# [Directions]
How many lines below contain the string "Which", matching case exactly? Reply with the number alone.

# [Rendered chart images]
■ ■ ■
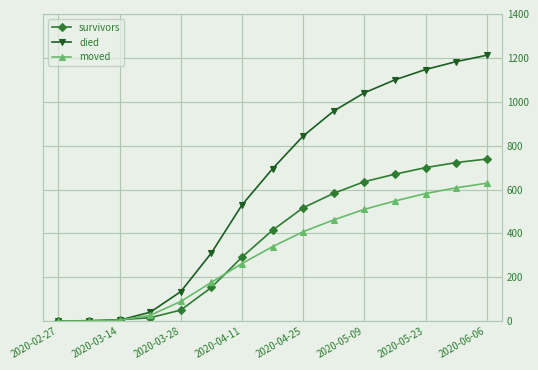

Which series has the widest spread of values?

died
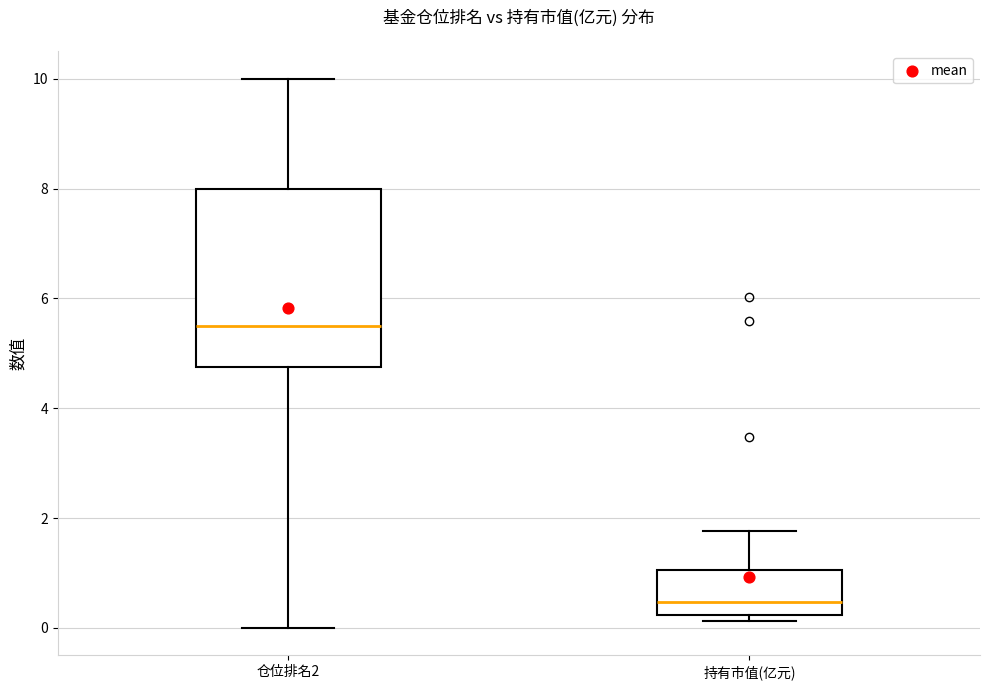

Which box has the highest median line?

仓位排名2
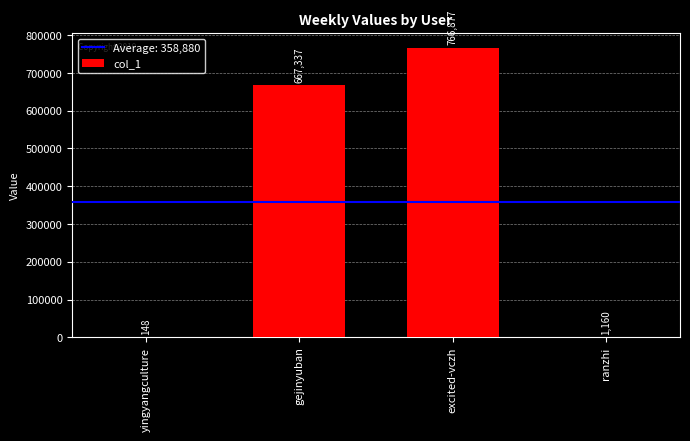

Reading right to left, transcribe all the data shown in this chart.

ranzhi=1160	excited-vczh=766877	gejinyuban=667337	yingyangculture=148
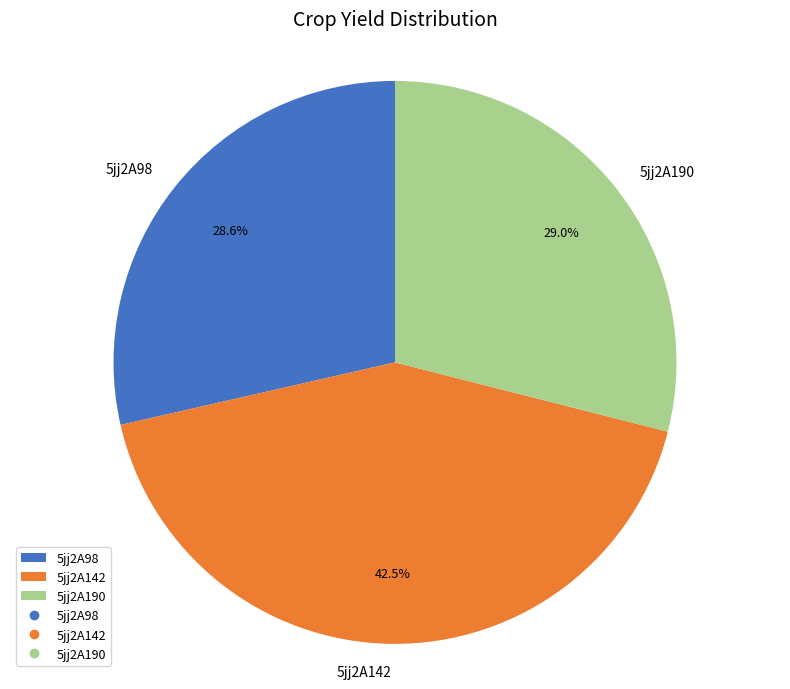

Which slice is the largest?

5jj2A142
■ ■ ■
# [Answer section]
3